┌─ TASK DATA

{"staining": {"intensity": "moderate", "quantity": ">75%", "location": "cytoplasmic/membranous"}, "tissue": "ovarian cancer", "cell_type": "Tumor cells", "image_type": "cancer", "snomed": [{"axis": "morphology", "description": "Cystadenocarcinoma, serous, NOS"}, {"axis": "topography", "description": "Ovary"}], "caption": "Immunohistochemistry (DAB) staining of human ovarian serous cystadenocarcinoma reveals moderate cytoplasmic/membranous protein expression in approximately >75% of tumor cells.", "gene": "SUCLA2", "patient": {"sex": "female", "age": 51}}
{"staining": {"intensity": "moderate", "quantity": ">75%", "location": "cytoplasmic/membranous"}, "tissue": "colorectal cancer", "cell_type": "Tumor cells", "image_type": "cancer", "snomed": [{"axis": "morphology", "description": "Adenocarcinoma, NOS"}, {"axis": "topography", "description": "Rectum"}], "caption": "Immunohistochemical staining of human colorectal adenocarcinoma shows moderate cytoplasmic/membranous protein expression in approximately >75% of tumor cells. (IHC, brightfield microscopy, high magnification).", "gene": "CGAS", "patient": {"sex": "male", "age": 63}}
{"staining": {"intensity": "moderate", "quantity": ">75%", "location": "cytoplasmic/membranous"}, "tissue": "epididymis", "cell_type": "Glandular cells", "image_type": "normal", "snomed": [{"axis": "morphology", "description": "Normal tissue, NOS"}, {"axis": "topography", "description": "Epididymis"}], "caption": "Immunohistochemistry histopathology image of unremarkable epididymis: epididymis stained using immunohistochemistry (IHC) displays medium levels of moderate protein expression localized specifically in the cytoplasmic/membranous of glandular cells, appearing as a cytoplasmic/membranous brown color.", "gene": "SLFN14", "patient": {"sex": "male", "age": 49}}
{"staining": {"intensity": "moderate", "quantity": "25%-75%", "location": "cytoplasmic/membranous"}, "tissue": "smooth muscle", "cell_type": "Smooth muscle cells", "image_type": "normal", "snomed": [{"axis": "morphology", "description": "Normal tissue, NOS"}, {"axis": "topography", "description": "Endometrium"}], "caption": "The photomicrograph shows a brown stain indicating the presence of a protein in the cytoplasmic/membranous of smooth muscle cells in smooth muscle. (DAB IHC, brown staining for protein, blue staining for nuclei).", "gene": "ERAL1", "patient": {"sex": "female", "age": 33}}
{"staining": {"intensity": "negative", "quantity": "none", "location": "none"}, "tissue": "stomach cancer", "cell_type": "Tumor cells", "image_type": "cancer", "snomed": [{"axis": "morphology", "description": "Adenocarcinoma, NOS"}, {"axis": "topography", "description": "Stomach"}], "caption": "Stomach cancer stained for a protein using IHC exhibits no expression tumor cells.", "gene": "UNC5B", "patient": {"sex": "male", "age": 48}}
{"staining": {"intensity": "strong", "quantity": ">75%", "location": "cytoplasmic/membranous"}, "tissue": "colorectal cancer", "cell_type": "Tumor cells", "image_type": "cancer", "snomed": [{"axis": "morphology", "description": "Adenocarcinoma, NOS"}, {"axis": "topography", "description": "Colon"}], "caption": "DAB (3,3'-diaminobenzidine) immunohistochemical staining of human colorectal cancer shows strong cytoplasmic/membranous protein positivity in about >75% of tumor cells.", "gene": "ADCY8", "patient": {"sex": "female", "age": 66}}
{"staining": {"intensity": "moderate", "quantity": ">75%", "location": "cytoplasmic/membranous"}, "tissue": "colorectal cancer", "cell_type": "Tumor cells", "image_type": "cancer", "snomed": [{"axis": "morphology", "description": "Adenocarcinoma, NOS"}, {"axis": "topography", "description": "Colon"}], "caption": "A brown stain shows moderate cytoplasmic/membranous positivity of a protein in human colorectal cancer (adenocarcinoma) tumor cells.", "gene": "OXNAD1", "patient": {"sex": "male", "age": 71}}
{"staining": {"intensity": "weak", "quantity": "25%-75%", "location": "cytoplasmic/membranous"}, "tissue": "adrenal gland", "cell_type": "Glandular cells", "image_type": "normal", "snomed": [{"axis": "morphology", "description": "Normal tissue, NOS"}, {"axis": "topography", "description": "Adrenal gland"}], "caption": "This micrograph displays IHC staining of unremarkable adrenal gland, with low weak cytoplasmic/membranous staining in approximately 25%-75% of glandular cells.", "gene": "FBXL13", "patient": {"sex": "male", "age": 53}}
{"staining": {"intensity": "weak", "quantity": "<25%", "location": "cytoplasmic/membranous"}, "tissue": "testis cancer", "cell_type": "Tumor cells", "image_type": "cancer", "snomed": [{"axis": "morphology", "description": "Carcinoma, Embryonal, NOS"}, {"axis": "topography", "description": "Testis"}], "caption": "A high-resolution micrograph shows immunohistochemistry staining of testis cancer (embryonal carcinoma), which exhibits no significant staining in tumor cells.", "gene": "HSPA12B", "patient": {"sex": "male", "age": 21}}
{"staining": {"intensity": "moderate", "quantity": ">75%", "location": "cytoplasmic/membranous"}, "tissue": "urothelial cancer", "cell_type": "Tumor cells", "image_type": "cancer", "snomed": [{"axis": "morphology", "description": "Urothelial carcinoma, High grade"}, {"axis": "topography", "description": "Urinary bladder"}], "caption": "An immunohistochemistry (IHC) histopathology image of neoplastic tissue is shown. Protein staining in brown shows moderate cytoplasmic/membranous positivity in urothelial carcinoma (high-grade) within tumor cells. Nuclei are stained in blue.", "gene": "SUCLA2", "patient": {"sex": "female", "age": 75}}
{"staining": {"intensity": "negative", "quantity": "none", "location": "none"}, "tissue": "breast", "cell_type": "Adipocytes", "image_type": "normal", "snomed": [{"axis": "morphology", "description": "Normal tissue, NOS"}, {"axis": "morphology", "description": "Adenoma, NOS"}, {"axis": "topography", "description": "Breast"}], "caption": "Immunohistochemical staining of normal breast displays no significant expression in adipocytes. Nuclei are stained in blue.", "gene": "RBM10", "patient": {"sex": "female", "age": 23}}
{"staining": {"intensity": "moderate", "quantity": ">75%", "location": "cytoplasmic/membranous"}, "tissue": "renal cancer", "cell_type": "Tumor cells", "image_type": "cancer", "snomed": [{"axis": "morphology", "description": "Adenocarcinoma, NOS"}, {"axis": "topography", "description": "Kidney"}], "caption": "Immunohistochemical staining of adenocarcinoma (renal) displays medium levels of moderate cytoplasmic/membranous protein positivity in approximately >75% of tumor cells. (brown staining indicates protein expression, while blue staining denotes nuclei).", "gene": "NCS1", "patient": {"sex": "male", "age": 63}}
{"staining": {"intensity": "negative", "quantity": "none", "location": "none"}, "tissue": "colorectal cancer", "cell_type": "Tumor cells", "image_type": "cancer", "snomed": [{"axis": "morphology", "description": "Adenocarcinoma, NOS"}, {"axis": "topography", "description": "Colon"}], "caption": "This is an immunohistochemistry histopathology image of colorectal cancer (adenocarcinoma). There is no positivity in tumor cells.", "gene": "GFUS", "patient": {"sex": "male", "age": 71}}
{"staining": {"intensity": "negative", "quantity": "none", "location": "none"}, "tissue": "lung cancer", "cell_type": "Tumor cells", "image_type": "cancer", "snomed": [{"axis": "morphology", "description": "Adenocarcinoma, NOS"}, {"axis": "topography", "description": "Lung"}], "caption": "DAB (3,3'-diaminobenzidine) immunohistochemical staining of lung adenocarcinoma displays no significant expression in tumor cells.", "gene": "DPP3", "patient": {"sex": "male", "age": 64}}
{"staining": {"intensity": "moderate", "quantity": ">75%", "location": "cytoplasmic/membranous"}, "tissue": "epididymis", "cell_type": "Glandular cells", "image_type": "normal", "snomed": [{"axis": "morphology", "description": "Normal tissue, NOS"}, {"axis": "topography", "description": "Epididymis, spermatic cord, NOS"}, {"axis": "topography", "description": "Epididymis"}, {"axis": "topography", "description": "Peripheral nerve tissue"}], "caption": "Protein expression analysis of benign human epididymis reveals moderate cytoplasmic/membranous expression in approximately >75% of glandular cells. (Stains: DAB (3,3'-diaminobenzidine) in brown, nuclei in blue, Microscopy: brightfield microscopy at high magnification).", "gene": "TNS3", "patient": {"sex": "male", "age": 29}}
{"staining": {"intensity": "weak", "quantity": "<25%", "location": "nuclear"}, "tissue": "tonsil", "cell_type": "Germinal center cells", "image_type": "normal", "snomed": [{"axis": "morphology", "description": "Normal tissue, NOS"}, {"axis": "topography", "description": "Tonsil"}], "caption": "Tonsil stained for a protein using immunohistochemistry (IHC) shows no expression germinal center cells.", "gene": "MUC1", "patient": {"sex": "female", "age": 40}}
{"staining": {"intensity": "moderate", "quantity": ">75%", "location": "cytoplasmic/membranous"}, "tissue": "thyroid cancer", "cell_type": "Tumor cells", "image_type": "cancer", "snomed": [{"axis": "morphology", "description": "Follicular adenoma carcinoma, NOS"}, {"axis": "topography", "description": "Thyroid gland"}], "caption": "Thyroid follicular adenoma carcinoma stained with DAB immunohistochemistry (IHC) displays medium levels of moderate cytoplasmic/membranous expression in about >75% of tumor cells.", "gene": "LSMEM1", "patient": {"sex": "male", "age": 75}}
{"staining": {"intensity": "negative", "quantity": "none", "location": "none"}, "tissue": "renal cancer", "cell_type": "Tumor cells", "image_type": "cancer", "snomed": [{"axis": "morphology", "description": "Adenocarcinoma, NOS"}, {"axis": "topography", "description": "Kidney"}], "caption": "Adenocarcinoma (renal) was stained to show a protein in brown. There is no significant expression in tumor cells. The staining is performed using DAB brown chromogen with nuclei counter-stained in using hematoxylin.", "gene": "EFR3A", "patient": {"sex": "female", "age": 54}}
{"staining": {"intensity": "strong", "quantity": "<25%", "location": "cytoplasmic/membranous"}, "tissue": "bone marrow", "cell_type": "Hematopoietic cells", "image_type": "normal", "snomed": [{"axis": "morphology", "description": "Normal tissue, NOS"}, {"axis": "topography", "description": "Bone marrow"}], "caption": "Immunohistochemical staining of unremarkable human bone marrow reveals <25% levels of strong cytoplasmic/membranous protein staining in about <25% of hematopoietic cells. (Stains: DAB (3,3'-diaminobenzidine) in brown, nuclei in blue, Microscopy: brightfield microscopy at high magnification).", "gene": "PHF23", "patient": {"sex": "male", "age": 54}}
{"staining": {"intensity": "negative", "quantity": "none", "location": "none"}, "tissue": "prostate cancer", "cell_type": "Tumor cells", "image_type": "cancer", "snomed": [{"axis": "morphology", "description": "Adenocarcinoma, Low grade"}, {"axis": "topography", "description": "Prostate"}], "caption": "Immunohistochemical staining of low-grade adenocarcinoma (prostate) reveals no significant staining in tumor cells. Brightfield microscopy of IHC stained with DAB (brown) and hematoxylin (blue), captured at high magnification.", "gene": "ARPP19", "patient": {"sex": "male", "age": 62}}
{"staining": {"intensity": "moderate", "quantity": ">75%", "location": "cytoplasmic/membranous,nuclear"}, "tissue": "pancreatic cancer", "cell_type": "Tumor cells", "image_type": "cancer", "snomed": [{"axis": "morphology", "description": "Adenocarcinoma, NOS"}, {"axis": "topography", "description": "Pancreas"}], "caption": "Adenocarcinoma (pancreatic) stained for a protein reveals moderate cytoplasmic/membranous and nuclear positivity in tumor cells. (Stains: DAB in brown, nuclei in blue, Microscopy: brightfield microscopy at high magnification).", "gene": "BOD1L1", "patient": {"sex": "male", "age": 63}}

└─

### GOAL OF THE EXERCISE
Your task is to copy each line of the entries that includes the word "Colon".

### EXERCISE RESPONSE
{"staining": {"intensity": "strong", "quantity": ">75%", "location": "cytoplasmic/membranous"}, "tissue": "colorectal cancer", "cell_type": "Tumor cells", "image_type": "cancer", "snomed": [{"axis": "morphology", "description": "Adenocarcinoma, NOS"}, {"axis": "topography", "description": "Colon"}], "caption": "DAB (3,3'-diaminobenzidine) immunohistochemical staining of human colorectal cancer shows strong cytoplasmic/membranous protein positivity in about >75% of tumor cells.", "gene": "ADCY8", "patient": {"sex": "female", "age": 66}}
{"staining": {"intensity": "moderate", "quantity": ">75%", "location": "cytoplasmic/membranous"}, "tissue": "colorectal cancer", "cell_type": "Tumor cells", "image_type": "cancer", "snomed": [{"axis": "morphology", "description": "Adenocarcinoma, NOS"}, {"axis": "topography", "description": "Colon"}], "caption": "A brown stain shows moderate cytoplasmic/membranous positivity of a protein in human colorectal cancer (adenocarcinoma) tumor cells.", "gene": "OXNAD1", "patient": {"sex": "male", "age": 71}}
{"staining": {"intensity": "negative", "quantity": "none", "location": "none"}, "tissue": "colorectal cancer", "cell_type": "Tumor cells", "image_type": "cancer", "snomed": [{"axis": "morphology", "description": "Adenocarcinoma, NOS"}, {"axis": "topography", "description": "Colon"}], "caption": "This is an immunohistochemistry histopathology image of colorectal cancer (adenocarcinoma). There is no positivity in tumor cells.", "gene": "GFUS", "patient": {"sex": "male", "age": 71}}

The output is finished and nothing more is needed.